2.2. Vaccination contre la fièvre jaune

Cette vaccination est obligatoire pour les résidents du département de la Guyane. Le risque de survenue de maladie postvaccinale, même faible, contre-indique la vaccination chez les patients ayant un nombre de CD4 insuffisant (voir ci-dessus). Le titrage des anticorps antiamariles peut au besoin être réalisé, au cas pas cas, en cas de contre-indication au vaccin. L'immunogénicité du vaccin est diminuée en cas d'infection à VIH, ce qui peut également justifier un contrôle de la sérologie postvaccinale.

2.3. Vaccination contre la varicelle et le zona

La vaccination contre la varicelle est bien tolérée et immunogène chez l'enfant infecté par le VIH ayant des CD4 supérieurs aux seuils précisés dans l'encadré. Une étude a montré son efficacité clinique dans la prévention de la varicelle et du zona chez des enfants infectés par le VIH. Il n'y a pas de données publiées sur la vaccination contre la varicelle des adultes infectés par le VIH.

Chez l'enfant infecté par le VIH, il n'existe pas à ce jour d'argument pour recommander la vaccination systématique contre la varicelle.

Chez les adolescents et les adultes n'ayant pas d'antécédents de varicelle, une sérologie virus zona varicelle (VZV) doit être réalisée pour rechercher une immunité. Chez les sujets dont la sérologie est négative :

  • si le taux de CD4 est supérieur à 200/mm3 et en l'absence de grossesse, deux injections de vaccin varicelle sont recommandées avec un intervalle d'au moins un mois entre les deux doses, avec la possibilité d'utiliser l'aciclovir en cas de varicelle postvaccinale ;
  • si le taux de CD4 est inférieur à 200/mm3, la vaccination ne doit pas être réalisée et les immunoglobulines spécifiques pourront être proposées en cas d'exposition à un cas de varicelle.

En cas d'exposition à la varicelle, la vaccination peut être réalisée dans les trois jours suivant l'exposition chez les personnes sans antécédent de varicelle ou dont l'histoire est douteuse, et si le taux de CD4 est supérieur à 200/mm3.

Toute vaccination chez une jeune femme en âge de procréer doit être précédée d'un test négatif de grossesse et une contraception efficace de 3 mois est recommandée après chaque dose de vaccin.

Le vaccin actuellement disponible contre le zona ne peut être recommandé en l'état actuel des connaissances chez les personnes vivant avec le VIH.

2.4. Vaccination contre la grippe saisonnière par un vaccin vivant

Chez l'enfant et l'adolescent infectés par le VIH avec des CD4 supérieurs aux seuils précisés ci-dessus, le vaccin grippal vivant atténué est bien toléré et immunogène.

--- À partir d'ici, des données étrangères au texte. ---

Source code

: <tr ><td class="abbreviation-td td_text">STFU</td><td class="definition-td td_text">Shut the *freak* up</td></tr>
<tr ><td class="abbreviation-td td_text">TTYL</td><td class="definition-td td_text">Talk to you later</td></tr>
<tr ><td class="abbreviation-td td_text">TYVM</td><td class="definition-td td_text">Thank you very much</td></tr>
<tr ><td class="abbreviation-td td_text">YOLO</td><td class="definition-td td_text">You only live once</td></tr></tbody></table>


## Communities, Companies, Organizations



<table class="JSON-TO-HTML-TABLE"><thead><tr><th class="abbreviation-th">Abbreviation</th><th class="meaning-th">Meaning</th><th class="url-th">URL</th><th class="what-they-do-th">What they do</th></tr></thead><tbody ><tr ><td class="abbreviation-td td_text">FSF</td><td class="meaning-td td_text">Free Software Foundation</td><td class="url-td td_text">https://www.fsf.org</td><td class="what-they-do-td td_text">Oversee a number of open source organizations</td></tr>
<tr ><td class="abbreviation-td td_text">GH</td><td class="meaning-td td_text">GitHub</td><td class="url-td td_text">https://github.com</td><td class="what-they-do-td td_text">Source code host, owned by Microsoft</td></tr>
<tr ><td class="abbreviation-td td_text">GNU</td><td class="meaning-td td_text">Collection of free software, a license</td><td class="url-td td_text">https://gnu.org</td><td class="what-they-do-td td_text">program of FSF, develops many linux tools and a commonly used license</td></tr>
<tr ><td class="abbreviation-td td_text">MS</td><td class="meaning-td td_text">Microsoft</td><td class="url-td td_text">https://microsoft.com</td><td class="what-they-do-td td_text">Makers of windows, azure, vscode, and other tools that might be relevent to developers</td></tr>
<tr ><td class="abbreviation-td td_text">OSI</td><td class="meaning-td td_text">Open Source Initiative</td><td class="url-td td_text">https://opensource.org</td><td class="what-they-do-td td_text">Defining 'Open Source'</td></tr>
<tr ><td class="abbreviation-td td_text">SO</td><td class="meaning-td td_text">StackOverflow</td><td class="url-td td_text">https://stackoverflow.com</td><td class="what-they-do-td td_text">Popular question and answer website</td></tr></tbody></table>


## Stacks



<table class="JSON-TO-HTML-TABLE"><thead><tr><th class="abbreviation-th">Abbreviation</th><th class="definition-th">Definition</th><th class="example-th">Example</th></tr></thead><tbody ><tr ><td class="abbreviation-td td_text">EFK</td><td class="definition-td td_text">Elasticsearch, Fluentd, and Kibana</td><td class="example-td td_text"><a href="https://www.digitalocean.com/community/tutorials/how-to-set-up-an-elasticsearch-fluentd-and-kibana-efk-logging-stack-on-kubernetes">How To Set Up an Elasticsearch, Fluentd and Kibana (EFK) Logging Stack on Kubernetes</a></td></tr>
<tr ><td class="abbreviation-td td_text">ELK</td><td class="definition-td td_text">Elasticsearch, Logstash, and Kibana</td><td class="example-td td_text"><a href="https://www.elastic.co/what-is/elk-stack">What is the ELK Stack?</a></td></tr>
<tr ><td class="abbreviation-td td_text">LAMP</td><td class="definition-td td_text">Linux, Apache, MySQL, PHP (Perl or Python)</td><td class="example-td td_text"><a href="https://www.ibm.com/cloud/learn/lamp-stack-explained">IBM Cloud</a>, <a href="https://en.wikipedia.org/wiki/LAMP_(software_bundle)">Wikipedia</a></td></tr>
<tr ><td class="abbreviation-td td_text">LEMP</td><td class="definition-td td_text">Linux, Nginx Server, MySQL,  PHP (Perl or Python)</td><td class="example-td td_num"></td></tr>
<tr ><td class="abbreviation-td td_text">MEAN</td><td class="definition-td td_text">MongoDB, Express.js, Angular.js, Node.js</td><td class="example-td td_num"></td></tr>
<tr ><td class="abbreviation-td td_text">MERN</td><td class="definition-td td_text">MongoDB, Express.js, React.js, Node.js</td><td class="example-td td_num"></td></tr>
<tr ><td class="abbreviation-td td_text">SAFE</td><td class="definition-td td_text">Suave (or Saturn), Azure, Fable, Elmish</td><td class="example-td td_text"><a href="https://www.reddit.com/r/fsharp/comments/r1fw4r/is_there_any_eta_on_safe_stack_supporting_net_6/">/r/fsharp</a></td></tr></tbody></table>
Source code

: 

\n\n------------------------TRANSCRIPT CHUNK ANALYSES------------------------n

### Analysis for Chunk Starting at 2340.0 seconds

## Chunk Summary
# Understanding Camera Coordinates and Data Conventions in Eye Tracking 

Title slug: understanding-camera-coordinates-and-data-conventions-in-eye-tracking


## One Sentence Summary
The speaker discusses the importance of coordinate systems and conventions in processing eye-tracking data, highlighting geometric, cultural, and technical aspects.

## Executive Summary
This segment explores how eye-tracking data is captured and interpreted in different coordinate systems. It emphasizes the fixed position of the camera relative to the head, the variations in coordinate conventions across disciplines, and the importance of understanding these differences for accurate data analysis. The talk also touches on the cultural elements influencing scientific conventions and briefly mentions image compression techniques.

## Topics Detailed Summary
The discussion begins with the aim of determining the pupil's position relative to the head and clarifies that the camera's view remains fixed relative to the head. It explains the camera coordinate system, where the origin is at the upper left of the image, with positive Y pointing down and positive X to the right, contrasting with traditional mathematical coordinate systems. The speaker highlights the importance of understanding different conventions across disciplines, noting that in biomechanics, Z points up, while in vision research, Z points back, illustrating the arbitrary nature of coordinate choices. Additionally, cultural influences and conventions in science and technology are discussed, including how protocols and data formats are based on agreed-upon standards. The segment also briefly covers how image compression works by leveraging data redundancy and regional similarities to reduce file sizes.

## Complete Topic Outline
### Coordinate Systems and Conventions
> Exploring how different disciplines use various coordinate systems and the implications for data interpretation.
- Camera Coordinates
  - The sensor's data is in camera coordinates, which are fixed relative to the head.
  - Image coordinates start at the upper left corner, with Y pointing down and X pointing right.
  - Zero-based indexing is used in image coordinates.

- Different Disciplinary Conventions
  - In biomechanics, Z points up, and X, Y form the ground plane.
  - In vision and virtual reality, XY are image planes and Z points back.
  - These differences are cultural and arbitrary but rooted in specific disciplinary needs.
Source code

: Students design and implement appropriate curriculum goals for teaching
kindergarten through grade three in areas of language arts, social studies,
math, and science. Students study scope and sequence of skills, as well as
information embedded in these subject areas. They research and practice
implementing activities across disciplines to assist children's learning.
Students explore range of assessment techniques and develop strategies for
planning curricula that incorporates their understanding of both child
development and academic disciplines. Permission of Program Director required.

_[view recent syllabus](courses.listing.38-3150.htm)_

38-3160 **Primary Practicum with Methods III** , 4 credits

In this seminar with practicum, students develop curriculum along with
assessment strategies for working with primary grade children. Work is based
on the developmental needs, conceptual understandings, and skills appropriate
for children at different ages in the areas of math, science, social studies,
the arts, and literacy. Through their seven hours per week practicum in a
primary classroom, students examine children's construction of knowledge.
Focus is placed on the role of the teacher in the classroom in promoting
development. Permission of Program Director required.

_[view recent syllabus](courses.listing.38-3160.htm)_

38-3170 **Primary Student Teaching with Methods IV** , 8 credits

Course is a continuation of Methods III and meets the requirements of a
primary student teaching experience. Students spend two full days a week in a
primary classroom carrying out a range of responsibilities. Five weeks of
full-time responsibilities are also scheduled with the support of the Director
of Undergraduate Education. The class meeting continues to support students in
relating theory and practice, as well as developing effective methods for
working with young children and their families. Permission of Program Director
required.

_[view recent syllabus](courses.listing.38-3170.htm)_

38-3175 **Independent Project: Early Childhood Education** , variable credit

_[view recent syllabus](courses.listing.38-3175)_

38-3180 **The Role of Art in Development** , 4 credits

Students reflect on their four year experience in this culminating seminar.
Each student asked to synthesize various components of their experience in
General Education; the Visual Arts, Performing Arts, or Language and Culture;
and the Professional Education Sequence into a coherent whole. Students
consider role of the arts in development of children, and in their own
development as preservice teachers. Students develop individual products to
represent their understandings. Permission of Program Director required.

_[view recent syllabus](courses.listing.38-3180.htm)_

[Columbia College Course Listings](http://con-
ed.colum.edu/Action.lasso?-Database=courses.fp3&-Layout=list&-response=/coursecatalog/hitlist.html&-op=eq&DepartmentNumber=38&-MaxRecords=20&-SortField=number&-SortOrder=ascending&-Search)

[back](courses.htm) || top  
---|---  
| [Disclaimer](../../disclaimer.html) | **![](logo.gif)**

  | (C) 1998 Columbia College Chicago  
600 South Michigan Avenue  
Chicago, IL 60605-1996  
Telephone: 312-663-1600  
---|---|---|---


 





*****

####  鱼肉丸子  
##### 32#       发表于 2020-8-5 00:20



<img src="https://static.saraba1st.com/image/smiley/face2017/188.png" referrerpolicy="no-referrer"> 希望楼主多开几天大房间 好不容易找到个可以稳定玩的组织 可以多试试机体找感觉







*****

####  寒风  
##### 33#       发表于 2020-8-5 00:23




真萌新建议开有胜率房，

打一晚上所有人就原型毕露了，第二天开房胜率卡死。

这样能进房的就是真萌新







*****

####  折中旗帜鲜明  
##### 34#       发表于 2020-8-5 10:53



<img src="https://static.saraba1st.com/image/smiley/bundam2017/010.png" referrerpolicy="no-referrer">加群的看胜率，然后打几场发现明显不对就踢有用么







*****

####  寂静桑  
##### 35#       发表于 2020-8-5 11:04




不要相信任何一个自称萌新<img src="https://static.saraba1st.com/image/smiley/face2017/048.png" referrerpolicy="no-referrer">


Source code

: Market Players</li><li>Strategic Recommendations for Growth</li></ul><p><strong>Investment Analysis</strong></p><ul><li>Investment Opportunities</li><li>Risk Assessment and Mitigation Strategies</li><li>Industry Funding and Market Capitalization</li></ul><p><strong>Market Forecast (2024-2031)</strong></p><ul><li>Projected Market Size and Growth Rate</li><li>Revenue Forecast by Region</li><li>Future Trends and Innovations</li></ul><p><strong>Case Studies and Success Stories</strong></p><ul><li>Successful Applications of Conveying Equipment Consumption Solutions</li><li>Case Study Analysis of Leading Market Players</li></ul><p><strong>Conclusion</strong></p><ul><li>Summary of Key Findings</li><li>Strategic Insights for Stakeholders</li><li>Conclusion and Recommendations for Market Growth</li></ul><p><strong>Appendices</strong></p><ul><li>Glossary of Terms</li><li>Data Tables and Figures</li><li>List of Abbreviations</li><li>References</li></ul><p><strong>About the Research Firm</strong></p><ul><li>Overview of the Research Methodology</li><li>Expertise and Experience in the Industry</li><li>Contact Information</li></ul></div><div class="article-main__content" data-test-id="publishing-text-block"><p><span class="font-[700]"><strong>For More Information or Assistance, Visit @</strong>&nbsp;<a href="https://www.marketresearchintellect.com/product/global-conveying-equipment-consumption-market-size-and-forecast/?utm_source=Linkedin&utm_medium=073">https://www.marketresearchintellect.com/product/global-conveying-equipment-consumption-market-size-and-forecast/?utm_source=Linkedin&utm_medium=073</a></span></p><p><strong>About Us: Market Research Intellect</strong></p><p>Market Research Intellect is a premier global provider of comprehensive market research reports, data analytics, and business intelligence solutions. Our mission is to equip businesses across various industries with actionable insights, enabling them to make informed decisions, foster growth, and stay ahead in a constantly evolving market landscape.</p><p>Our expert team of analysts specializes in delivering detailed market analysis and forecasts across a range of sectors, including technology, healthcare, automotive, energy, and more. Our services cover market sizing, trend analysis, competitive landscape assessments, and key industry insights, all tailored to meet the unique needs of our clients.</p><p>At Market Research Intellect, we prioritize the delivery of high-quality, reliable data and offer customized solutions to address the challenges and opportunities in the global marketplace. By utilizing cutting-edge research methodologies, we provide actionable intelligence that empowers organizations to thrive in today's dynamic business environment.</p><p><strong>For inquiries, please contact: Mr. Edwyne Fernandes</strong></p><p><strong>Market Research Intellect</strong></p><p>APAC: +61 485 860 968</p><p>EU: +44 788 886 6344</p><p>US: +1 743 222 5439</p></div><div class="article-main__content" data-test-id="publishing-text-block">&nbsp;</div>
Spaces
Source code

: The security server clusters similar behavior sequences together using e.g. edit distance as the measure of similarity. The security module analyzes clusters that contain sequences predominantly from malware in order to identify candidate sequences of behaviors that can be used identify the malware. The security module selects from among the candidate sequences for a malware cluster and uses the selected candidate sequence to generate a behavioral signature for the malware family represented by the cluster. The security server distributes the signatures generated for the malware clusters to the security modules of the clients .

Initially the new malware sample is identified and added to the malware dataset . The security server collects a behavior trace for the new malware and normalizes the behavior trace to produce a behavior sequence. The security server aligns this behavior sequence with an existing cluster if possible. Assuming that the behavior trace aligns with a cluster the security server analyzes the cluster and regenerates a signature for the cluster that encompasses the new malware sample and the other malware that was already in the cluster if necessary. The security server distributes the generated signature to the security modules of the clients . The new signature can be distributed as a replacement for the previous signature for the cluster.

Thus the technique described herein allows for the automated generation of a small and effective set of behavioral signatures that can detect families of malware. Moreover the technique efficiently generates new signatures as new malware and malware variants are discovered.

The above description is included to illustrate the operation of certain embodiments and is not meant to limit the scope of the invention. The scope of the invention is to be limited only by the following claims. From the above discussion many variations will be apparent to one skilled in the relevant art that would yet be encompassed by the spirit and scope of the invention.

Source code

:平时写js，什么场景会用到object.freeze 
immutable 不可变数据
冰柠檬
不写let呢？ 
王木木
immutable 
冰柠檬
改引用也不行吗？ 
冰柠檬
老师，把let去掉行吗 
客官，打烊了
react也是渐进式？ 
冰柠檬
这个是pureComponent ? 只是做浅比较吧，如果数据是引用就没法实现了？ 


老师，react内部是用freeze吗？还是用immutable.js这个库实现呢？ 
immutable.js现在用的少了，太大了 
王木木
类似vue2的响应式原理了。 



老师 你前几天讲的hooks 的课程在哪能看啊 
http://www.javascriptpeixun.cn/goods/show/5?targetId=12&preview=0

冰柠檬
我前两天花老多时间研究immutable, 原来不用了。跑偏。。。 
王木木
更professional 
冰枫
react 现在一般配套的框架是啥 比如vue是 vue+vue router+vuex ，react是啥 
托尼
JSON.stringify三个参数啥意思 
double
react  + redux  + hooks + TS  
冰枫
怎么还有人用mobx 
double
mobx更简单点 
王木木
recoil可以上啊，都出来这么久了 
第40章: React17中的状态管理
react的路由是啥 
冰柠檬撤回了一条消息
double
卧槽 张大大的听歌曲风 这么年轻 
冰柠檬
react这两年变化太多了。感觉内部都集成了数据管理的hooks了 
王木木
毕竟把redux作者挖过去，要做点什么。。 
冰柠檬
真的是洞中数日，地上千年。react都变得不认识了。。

Ce vaccin grippal nasal peut être utilisé dans le cadre de son autorisation de mise sur le marché (AMM) chez les enfants infectés par le VIH âgés de 24 mois à 17 ans révolus, pour lesquels la vaccination grippale annuelle est recommandée. Ce vaccin vivant nasal est contre-indiqué si le nombre de CD4 est insuffisant, et dans ce cas le vaccin grippal inactivé est recommandé.

2.5. Vaccination contre les infections à rotavirus

La vaccination des nourrissons contre les infections à rotavirus n'est pas recommandée en France. Chez le nourrisson infecté par le VIH, il n'existe pas à ce jour d'argument pour recommander la vaccination systématique contre les infections à rotavirus.